Rwanda ‘more akin to detention camp than sovereign state’, says ex-ambassador
Senior Conservative MPs have also questioned the logic behind the Nationality and Borders Bill.
A former Rwandan ambassador to the US has warned the British Government that the East African country is “more akin to a detention camp than a state where the people are sovereign”, as controversial immigration reforms edge closer to becoming law.
Theogene Rudasingwa, who was the country’s representative in the US from 1996 to 1999, has been in exile in America since 2004 after falling out with Rwandan president Paul Kagame.
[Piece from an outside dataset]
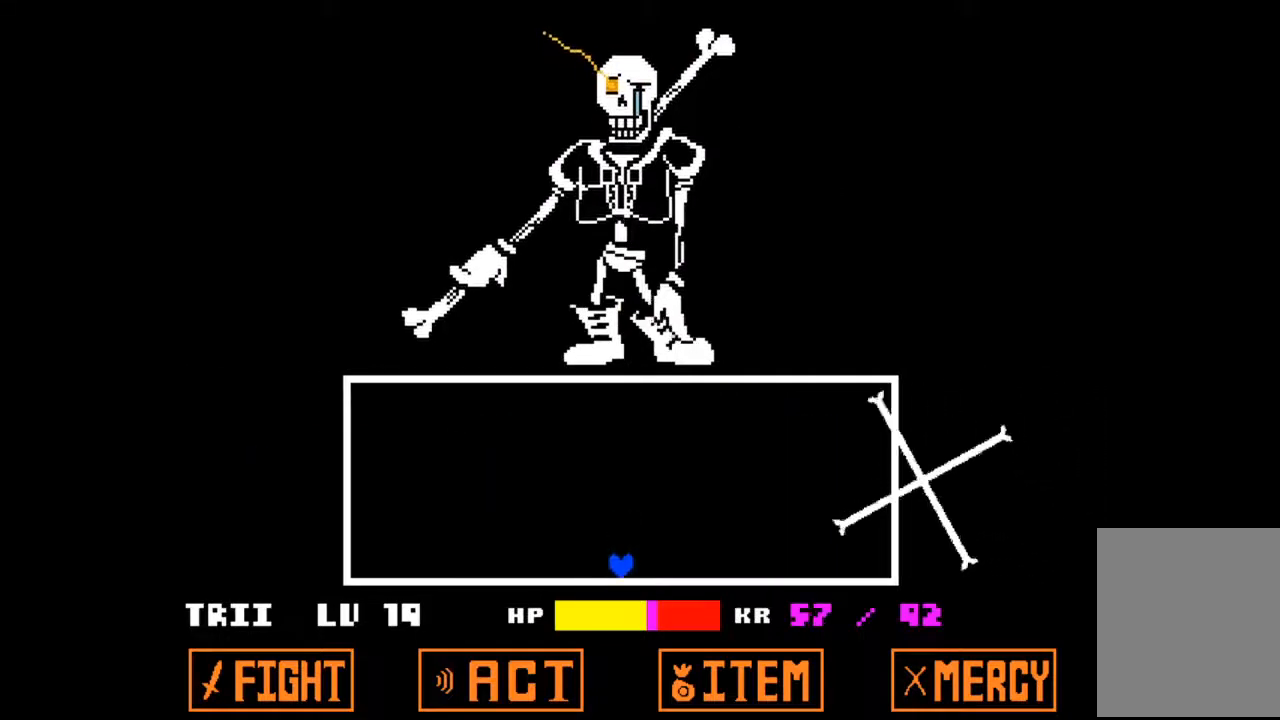
{"keys": [], "events": []}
The British Government has said it trusts Rwanda to treat the asylum seekers sent there humanely.
“As a Rwandan with decades of political and diplomatic experience my view is that under the regime of President Kagame such trust is unfounded,” Dr Rudasingwa said.
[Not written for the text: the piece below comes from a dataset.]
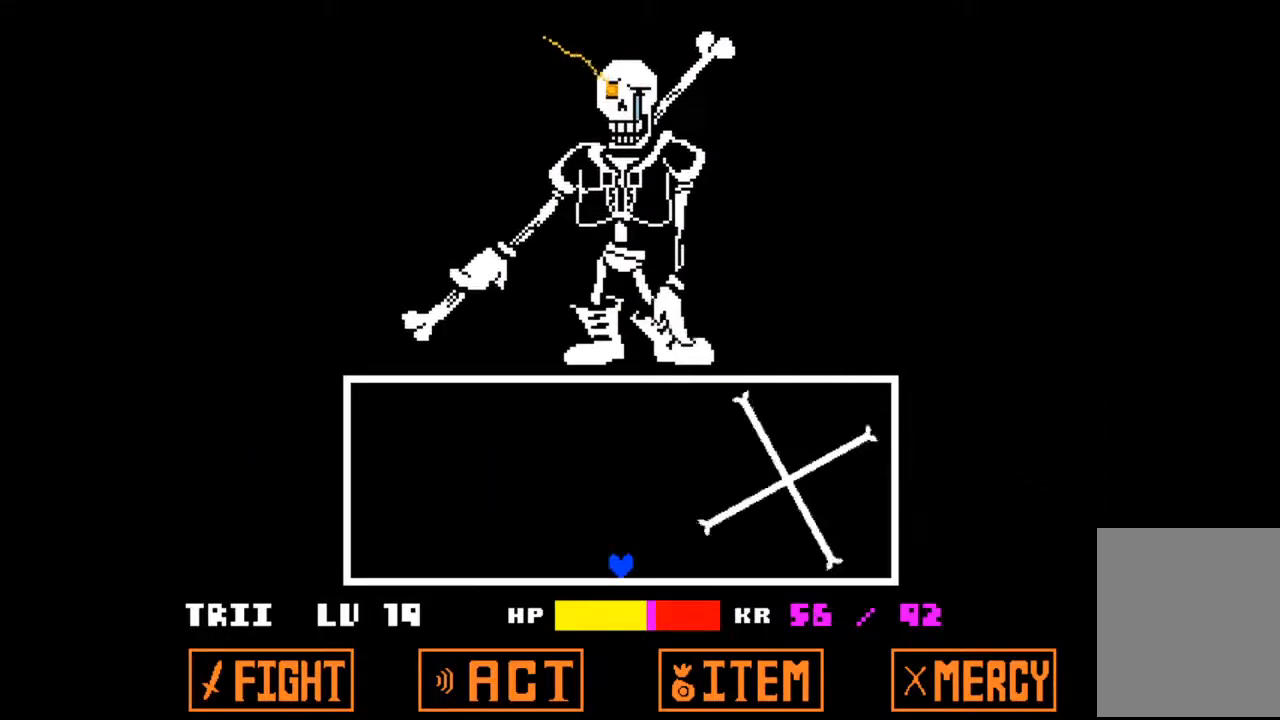
{"keys": [], "events": []}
“Notwithstanding Rwanda’s history, the world must be under no illusion as to the truth. Rwanda is hostage to the Kagame dictatorship and is more akin to a detention camp than a state where the people are sovereign.”
It comes after senior Conservative MPs questioned the logic behind the Nationality and Borders Bill, which would allow the UK to send asylum seekers to a “safe third country” and to submit claims at a “designated place” determined by the Secretary of State.
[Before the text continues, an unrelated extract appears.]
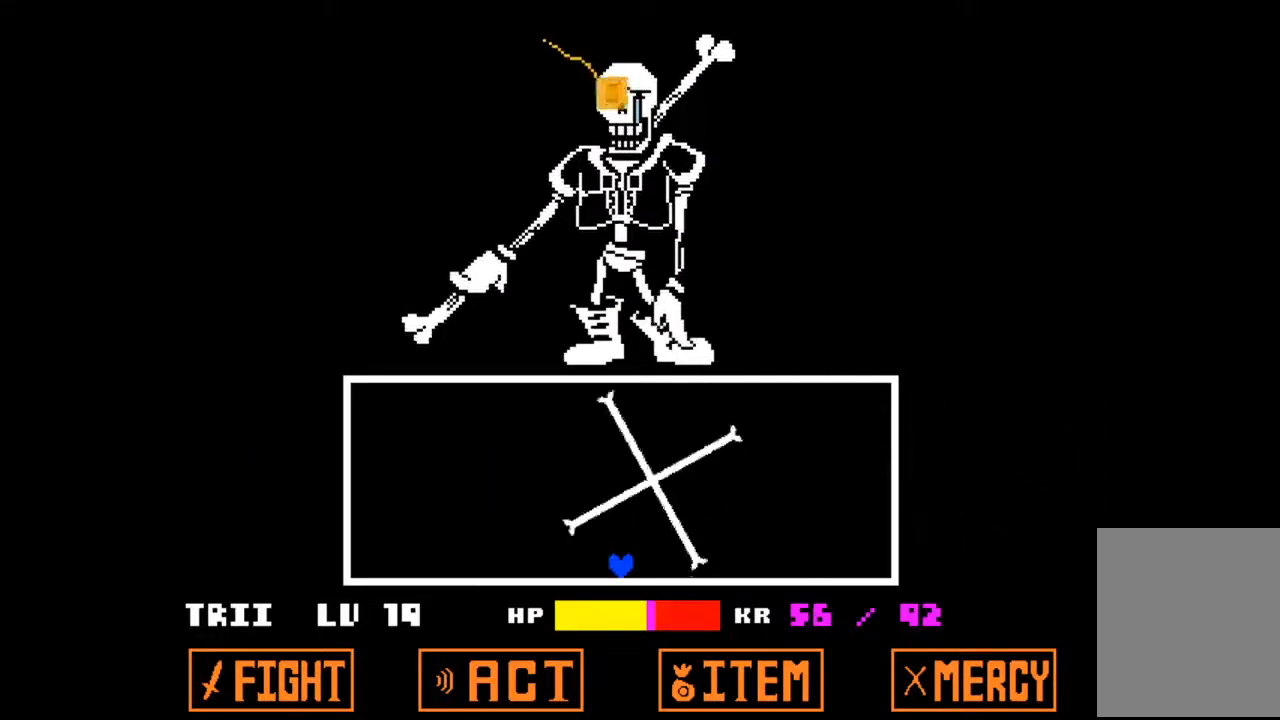
{"keys": [], "events": []}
Tory MP Simon Hoare (North Dorset) on Wednesday said: ““I fail to see how moving people to Rwanda is going to in any way disrupt this money-making scheme which these people traffickers have. They’re just going to use different routes to land people on our shores.”
Meanwhile, Conservative former minister Sir Bob Neill suggested investing the money intended for the Rwanda immigration deal into improving the UK’s system for handling claims.
In a letter to the editor of The Times on Saturday, Dr Rudasingwa said: “So egregious are human rights abuses in Rwanda that Britain last year joined international criticism of unlawful killings, torture and other violence.
“Only months later it seems all this has been forgotten by Boris Johnson so that a transfer deal can be cut.
“Writing now as a refugee, rootless yet constantly under threat of retaliation by a spiteful regime, I feel for outsiders who battle to reach Britain only to face rendition to the Kagame state.
“For those poor souls it will be a case of out of the frying pan, into the fire.”
A £120 million economic deal has been struck with Rwanda and cash for each removal is expected to follow.
The Bill is currently at the stage known as parliamentary ping-pong – where a piece of legislation moves between the two Houses until agreement on the wording can be reached.